Practical considerations for on-demand drug printing of pharmaceutical products which further need to be taken into account are a valid QC strategy (i.e., quality control systems implemented at the site of manufacturing), cleanability of the equipment and cleaning-validation, as well as storage, preservation, stability, and handling of the used inks. The work of Edinger et al. (37), for example, demonstrates the potential combination of 2D inkjet printing and the Quick-Response code (QR) technology to produce dosage forms with important information for the patient and/or healthcare professionals encoded in the dosage form itself. Moreover, a clear definition of non-destructive methods for QC and the availability of printers suitable for the use in a pharmacy setting, along with an introduction of a regulatory path that permits the development and use of personalized medical products, are required for future developments (9).

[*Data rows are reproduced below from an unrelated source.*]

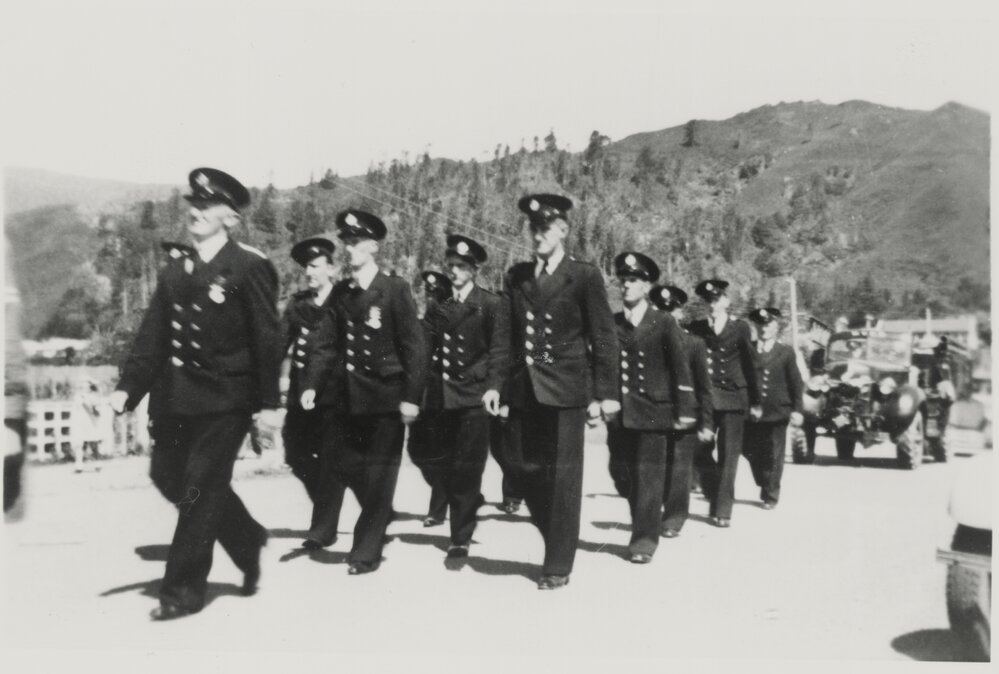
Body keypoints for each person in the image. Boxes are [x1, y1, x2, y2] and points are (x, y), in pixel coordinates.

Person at [110, 168, 282, 620]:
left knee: (199, 489)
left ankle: (182, 591)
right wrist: (126, 390)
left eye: (207, 206)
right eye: (193, 204)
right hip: (175, 398)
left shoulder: (249, 266)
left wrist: (268, 406)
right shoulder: (176, 268)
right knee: (168, 477)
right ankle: (245, 536)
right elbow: (152, 337)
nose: (196, 212)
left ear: (231, 217)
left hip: (226, 399)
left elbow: (267, 339)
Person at [483, 193, 619, 589]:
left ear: (562, 230)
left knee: (562, 480)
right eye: (533, 228)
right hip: (524, 389)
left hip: (566, 391)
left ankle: (557, 564)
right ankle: (559, 532)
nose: (537, 235)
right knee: (518, 464)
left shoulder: (585, 275)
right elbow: (504, 337)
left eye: (545, 228)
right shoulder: (517, 276)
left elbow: (603, 337)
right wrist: (495, 383)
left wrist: (605, 392)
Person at [300, 209, 427, 575]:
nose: (349, 249)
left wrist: (411, 397)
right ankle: (370, 523)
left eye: (355, 243)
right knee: (342, 465)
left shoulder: (394, 289)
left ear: (373, 247)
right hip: (347, 399)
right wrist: (311, 384)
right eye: (346, 243)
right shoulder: (341, 292)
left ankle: (365, 552)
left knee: (379, 476)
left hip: (386, 398)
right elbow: (325, 344)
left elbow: (415, 347)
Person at [605, 255, 695, 563]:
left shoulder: (663, 322)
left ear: (646, 285)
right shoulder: (612, 323)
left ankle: (643, 541)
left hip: (655, 412)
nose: (626, 285)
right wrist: (598, 398)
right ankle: (646, 516)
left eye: (633, 280)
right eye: (623, 280)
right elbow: (601, 365)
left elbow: (680, 368)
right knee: (621, 474)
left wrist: (685, 410)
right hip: (619, 415)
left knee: (648, 478)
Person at [418, 235, 499, 558]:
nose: (454, 271)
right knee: (439, 463)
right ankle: (466, 504)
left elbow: (499, 351)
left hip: (474, 398)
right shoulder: (440, 307)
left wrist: (494, 387)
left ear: (474, 269)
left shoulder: (490, 304)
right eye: (451, 265)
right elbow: (425, 350)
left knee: (467, 468)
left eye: (461, 266)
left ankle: (460, 536)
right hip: (441, 398)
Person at [282, 237, 347, 549]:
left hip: (335, 394)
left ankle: (323, 528)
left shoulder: (344, 302)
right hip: (299, 393)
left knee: (331, 459)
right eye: (306, 266)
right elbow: (279, 344)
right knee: (294, 454)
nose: (309, 272)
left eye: (316, 266)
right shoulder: (297, 304)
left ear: (331, 269)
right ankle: (327, 508)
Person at [688, 279, 761, 528]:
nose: (712, 305)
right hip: (706, 400)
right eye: (708, 301)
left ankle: (722, 510)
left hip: (733, 398)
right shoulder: (696, 328)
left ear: (726, 301)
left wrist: (756, 400)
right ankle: (712, 491)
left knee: (729, 456)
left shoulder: (739, 328)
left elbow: (751, 365)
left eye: (717, 300)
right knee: (699, 451)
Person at [649, 285, 714, 538]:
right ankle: (651, 513)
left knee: (679, 470)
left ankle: (673, 519)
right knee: (654, 468)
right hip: (652, 412)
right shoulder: (644, 338)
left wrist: (706, 422)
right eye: (660, 310)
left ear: (679, 312)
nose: (666, 316)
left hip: (684, 414)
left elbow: (704, 387)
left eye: (671, 310)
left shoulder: (694, 343)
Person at [743, 308, 803, 509]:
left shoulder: (785, 352)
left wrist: (797, 409)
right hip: (752, 411)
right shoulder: (748, 349)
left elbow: (795, 382)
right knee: (748, 448)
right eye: (760, 325)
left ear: (776, 327)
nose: (763, 329)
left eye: (768, 325)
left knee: (774, 453)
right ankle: (764, 479)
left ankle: (771, 495)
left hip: (777, 410)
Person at [409, 270, 453, 527]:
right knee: (416, 451)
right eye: (428, 291)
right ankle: (449, 489)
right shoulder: (424, 319)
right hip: (424, 395)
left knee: (440, 451)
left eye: (435, 291)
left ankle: (438, 509)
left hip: (445, 395)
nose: (430, 295)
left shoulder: (447, 317)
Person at [72, 380, 104, 473]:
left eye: (86, 386)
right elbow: (76, 407)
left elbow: (97, 410)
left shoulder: (94, 397)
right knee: (80, 444)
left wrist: (94, 412)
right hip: (80, 422)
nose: (84, 388)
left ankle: (98, 463)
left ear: (90, 387)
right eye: (82, 387)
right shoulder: (78, 396)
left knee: (93, 443)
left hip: (90, 422)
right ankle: (79, 466)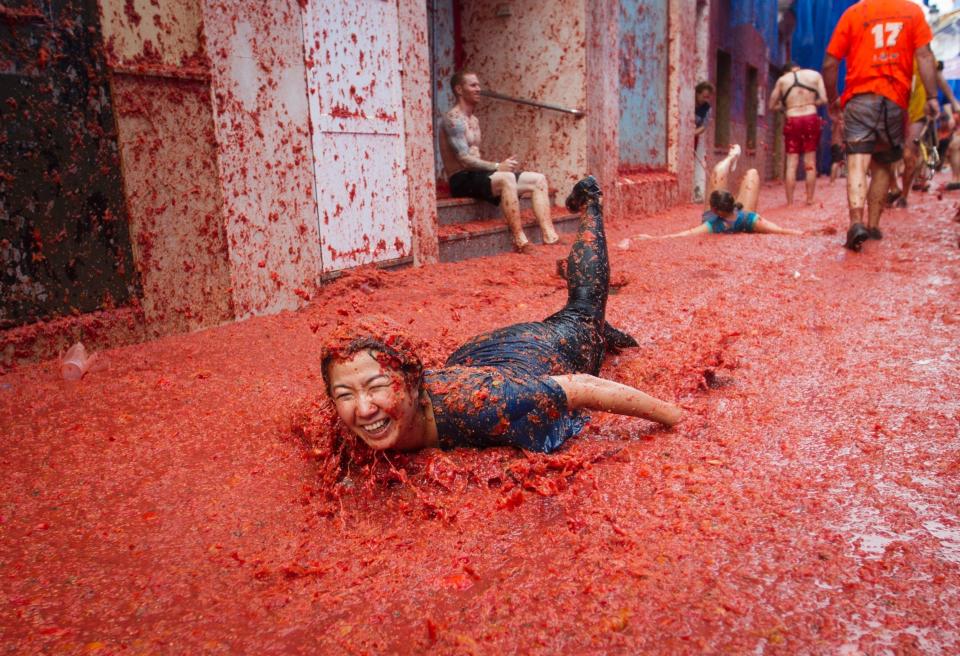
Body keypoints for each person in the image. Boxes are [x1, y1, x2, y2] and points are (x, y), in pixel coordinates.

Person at [321, 177, 682, 454]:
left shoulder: (484, 404)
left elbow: (579, 387)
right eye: (345, 394)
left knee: (583, 314)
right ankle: (600, 333)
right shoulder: (346, 420)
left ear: (414, 382)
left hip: (534, 352)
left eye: (378, 387)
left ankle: (590, 202)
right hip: (475, 356)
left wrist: (672, 416)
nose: (364, 408)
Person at [823, 0, 938, 251]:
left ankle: (856, 221)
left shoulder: (854, 14)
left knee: (857, 161)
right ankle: (873, 225)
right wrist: (931, 96)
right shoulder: (912, 12)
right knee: (884, 163)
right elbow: (925, 55)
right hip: (895, 100)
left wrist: (833, 100)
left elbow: (830, 63)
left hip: (859, 98)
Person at [439, 71, 560, 254]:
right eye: (473, 85)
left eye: (478, 85)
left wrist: (499, 168)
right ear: (459, 89)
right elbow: (463, 159)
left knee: (538, 180)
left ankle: (551, 237)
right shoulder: (453, 119)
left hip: (478, 176)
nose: (478, 89)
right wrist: (497, 167)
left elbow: (475, 157)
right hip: (461, 178)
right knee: (506, 178)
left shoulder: (474, 120)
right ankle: (520, 241)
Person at [618, 145, 803, 245]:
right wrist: (805, 233)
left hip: (731, 215)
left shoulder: (712, 224)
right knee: (753, 173)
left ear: (713, 209)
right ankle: (732, 157)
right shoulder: (750, 218)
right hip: (742, 215)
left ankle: (731, 157)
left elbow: (683, 234)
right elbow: (779, 230)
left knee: (718, 173)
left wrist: (653, 239)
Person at [887, 60, 960, 207]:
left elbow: (938, 76)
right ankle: (894, 187)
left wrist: (953, 102)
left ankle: (904, 195)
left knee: (910, 154)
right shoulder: (893, 53)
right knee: (887, 154)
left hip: (918, 112)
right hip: (893, 108)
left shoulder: (925, 56)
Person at [769, 62, 828, 206]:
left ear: (785, 72)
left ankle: (790, 202)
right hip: (810, 117)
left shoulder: (783, 80)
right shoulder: (815, 75)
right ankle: (809, 199)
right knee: (810, 162)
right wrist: (812, 103)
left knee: (791, 164)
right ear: (798, 67)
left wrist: (786, 106)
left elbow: (772, 105)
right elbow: (824, 99)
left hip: (792, 118)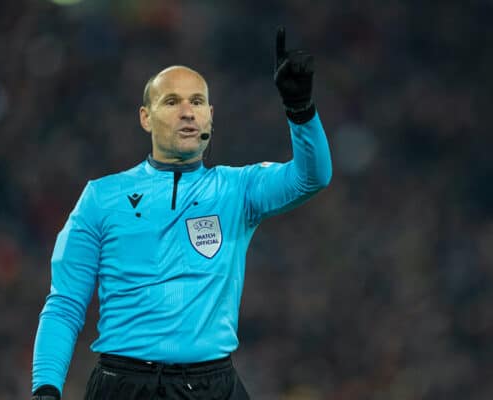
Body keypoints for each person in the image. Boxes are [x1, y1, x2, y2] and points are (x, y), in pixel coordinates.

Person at [31, 27, 332, 400]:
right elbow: (64, 304)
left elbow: (313, 176)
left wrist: (300, 110)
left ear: (210, 117)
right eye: (171, 101)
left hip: (214, 385)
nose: (187, 111)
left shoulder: (238, 190)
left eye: (198, 102)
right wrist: (46, 388)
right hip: (124, 385)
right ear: (145, 117)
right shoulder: (101, 197)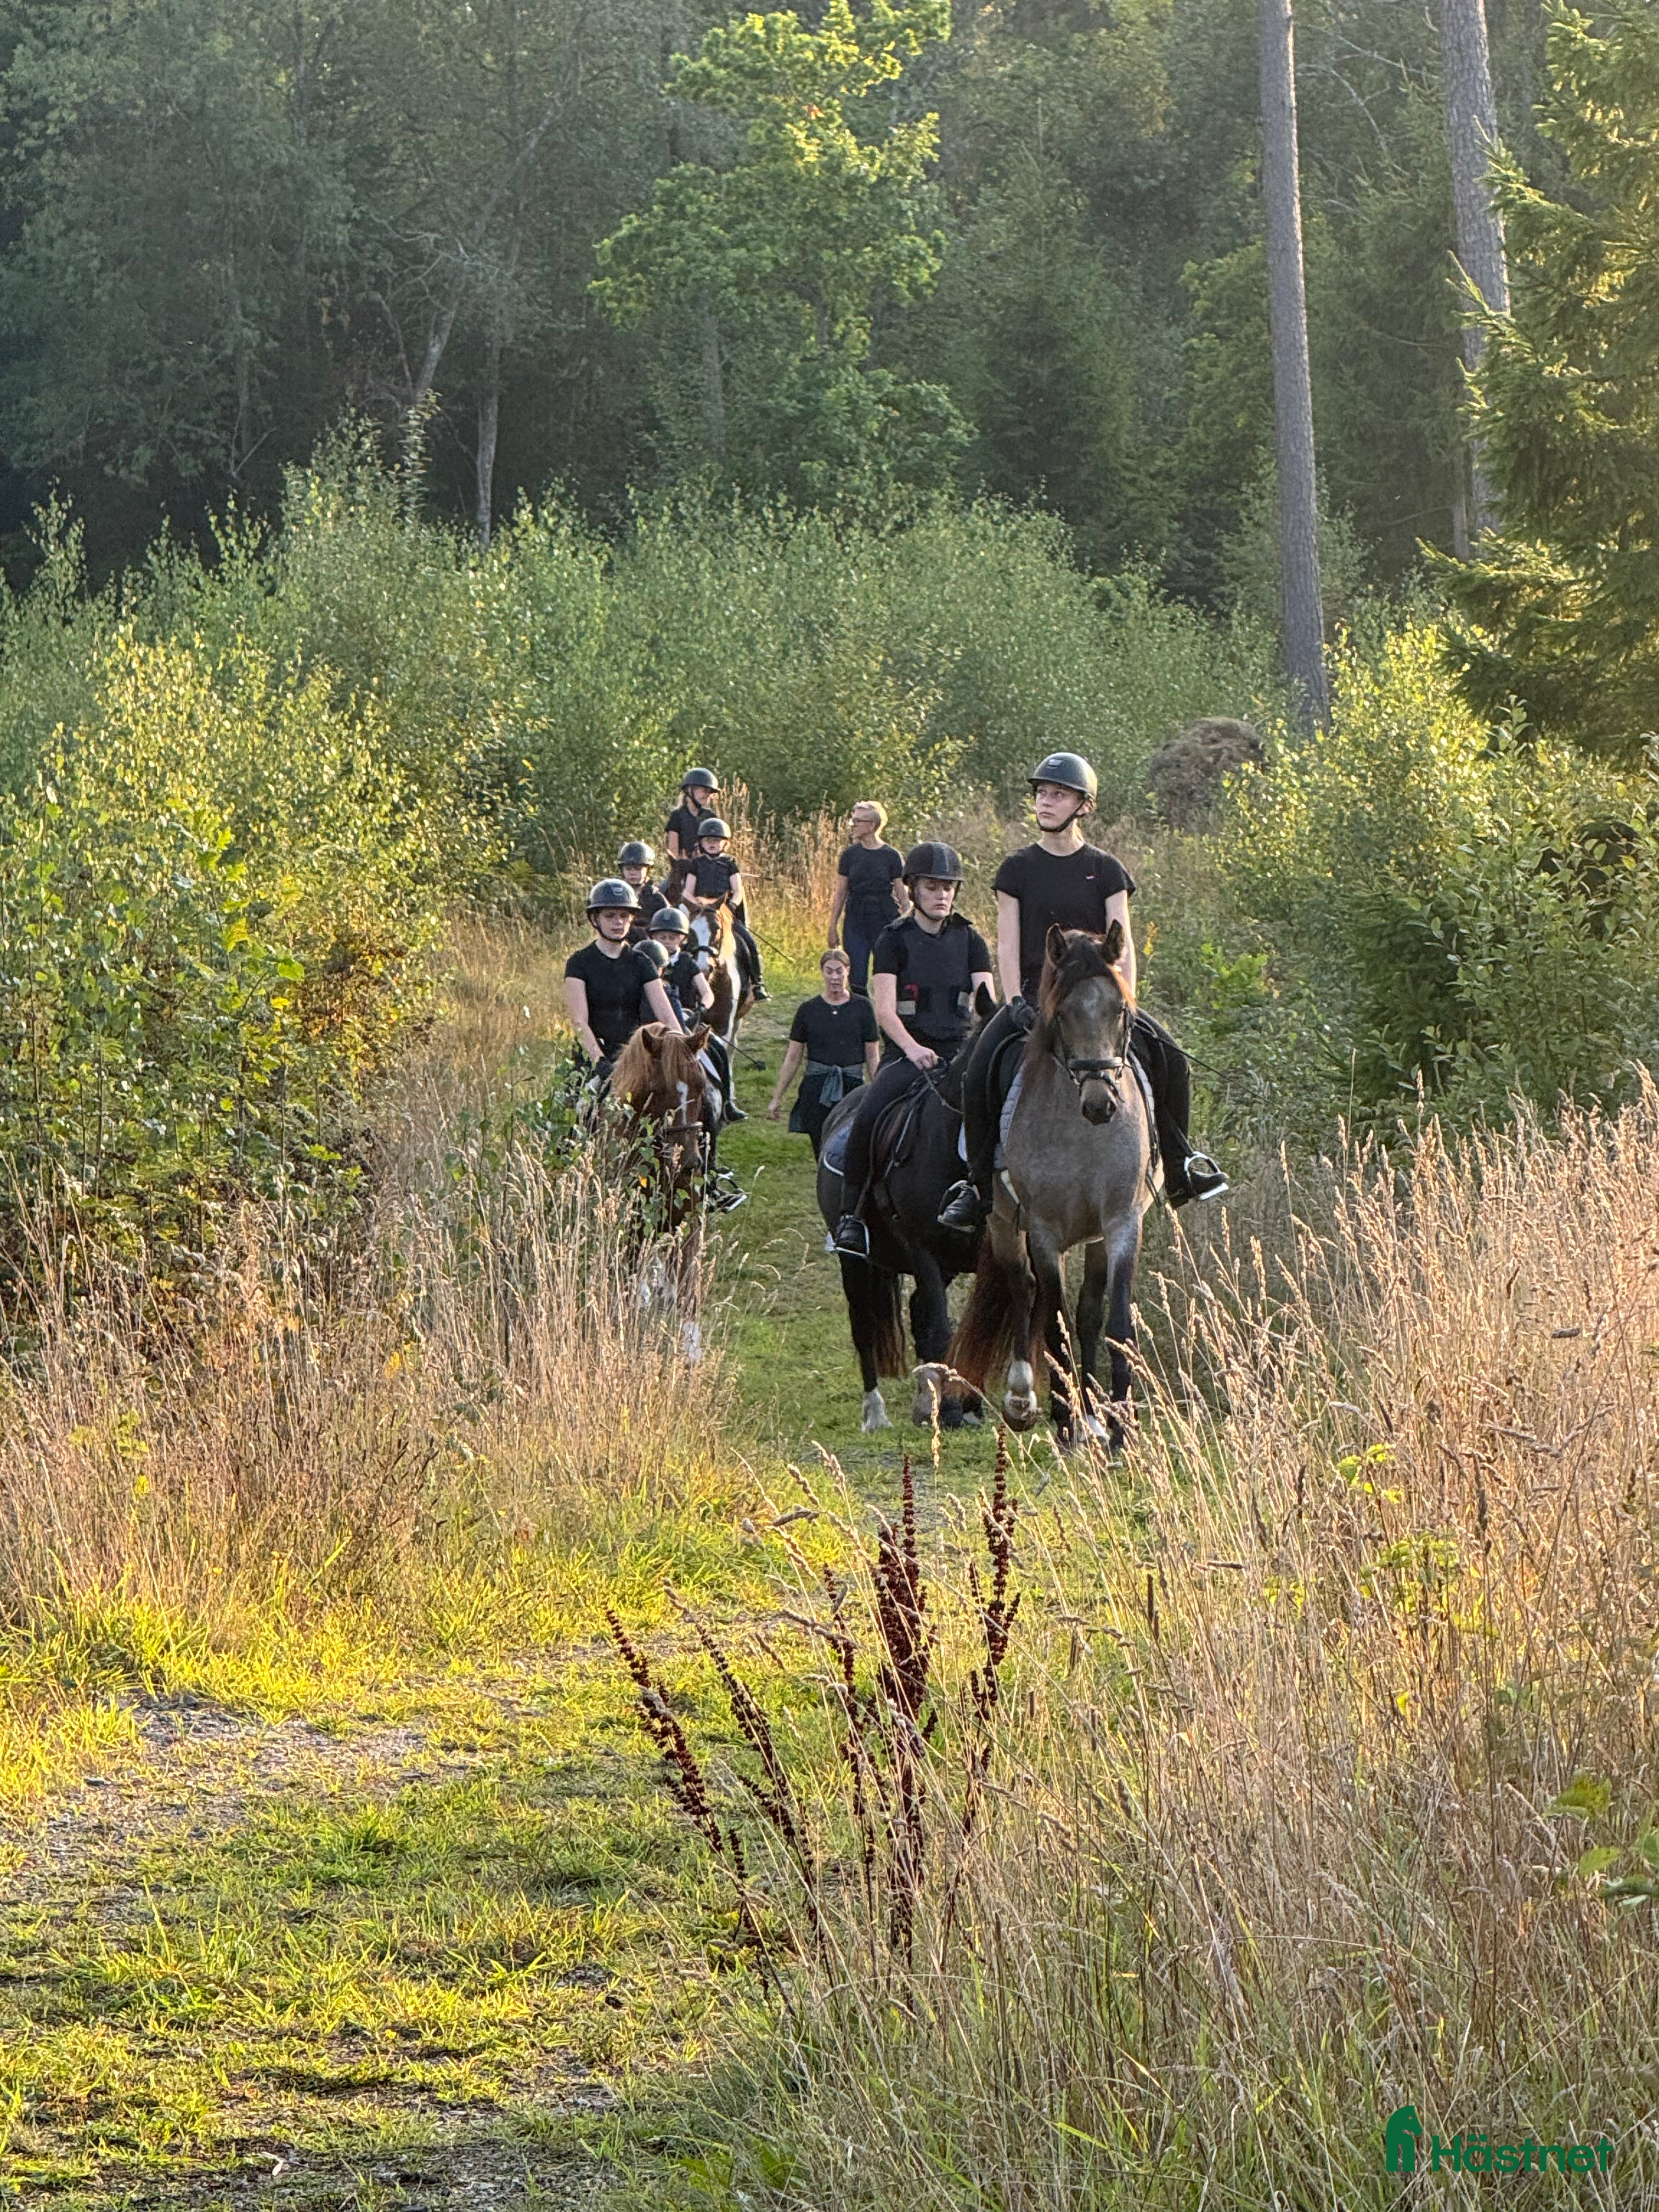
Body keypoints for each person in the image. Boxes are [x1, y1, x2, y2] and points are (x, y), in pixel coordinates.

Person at [937, 753, 1227, 1233]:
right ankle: (976, 1186)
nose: (1046, 802)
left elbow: (1124, 946)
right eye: (1041, 794)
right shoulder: (1016, 870)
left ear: (1083, 805)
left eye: (1058, 794)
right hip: (1036, 998)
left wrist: (1125, 1003)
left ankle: (1179, 1167)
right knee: (977, 1070)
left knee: (1173, 1056)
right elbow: (1006, 945)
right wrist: (1015, 1003)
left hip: (1100, 1002)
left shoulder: (1107, 870)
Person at [832, 844, 994, 1257]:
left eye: (948, 887)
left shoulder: (971, 939)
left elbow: (986, 1000)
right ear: (913, 890)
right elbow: (884, 1010)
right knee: (869, 1113)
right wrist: (912, 1049)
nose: (942, 895)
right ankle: (852, 1215)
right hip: (908, 1054)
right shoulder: (893, 939)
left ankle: (990, 1201)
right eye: (932, 887)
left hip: (961, 1053)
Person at [665, 769, 769, 1000]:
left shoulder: (711, 817)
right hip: (685, 870)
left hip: (719, 897)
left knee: (746, 935)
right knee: (664, 901)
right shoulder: (678, 817)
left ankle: (756, 981)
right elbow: (673, 850)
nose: (707, 795)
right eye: (704, 790)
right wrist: (688, 862)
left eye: (710, 792)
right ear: (690, 791)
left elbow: (718, 837)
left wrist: (731, 904)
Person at [769, 949, 881, 1156]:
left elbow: (872, 1055)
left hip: (852, 1087)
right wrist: (777, 1097)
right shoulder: (808, 1010)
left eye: (839, 972)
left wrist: (879, 1090)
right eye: (829, 972)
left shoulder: (863, 1008)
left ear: (848, 971)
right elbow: (793, 1057)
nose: (834, 978)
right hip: (816, 1089)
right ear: (822, 973)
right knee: (821, 1149)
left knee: (852, 1148)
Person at [563, 880, 677, 1073]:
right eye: (610, 916)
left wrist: (682, 1047)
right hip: (592, 1061)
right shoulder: (579, 963)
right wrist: (599, 1062)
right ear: (595, 920)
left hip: (635, 1058)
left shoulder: (642, 962)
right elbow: (579, 1021)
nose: (618, 922)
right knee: (579, 1103)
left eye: (624, 916)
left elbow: (666, 1015)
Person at [650, 904, 746, 1123]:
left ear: (683, 939)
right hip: (654, 1023)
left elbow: (707, 993)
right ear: (653, 936)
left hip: (687, 1021)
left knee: (719, 1052)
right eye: (662, 937)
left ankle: (728, 1100)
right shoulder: (647, 961)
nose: (667, 941)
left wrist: (701, 1010)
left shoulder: (688, 962)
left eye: (672, 937)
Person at [827, 802, 909, 994]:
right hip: (856, 918)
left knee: (887, 973)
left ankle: (887, 1017)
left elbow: (902, 893)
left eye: (858, 821)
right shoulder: (850, 855)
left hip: (885, 919)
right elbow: (841, 893)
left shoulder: (892, 856)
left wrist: (909, 921)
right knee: (856, 977)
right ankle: (860, 1018)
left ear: (872, 825)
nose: (853, 825)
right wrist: (832, 927)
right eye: (852, 820)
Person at [617, 841, 663, 938]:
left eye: (638, 869)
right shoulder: (616, 895)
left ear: (648, 870)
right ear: (622, 870)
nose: (633, 873)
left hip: (649, 944)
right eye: (629, 869)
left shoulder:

Real-time monitoring of printed dosage forms is another aspect, especially also in the context of continuous manufacturing applications, towards more reliable and traceable pharmaceutical inkjet printing. In our study, we demonstrated one possible route to set up such a system in a way that it will work spatially and temporally resolved, even reporting distribution of deviations in real-time. All of the abovementioned aspects will, to a certain extent, contribute to the future of 2D inkjet printing for pharmaceutical dosage form production.

Conclusion

This work demonstrates that hyperspectral imaging can be a powerful method for in-line screening of pharmaceutical API-substrate combinations for inkjet printing of water-based inks carrying water-soluble drugs (which are especially challenging due to unfavorable properties with regards to surface tension and density of such systems). Considerations on substrate/ink combinations have been discussed, taking into account not only spectral features but practical aspects of functional printing. Specifically, the developed models facilitate a quantitative visualization of the API distribution as a tool for monitoring the homogeneity of API printed on substrates, e.g., in personalized medicine, enabling easy dosing for clinical trials with individual dosing requirements and on-demand manufactured dosage forms. Further, the developed models offer an opportunity for real-time screening and risk assessment during the development of new printing formulations. Advantages, challenges, and limitations for 2D printing of solid dosage forms have been discussed in the context of on-demand, real-time monitoring of such printing approaches.

Ultimately, the proposed approach could be easily utilized as an on- or even in-line process analytical technology (PAT) tool to measure the dispensed API content after each printing step, i.e., each printed layer, and act as a continuous feedback process control to ensure the final product’s quality. This combination could drastically improve the production efficiency by allowing real-time release testing (RTRT) in on-demand generation of dosage forms for clinical trials or alternatively in local pharmacies or in future industrial continuous inkjet printing lines. One issue that was not addressed in this proof-of-concept study is the influence of drying periods between subsequent printing layers on the results. Thus, key aspects of the future studies are the investigation of the effect of drying and proper positioning of the subsequent NIR-monitoring step.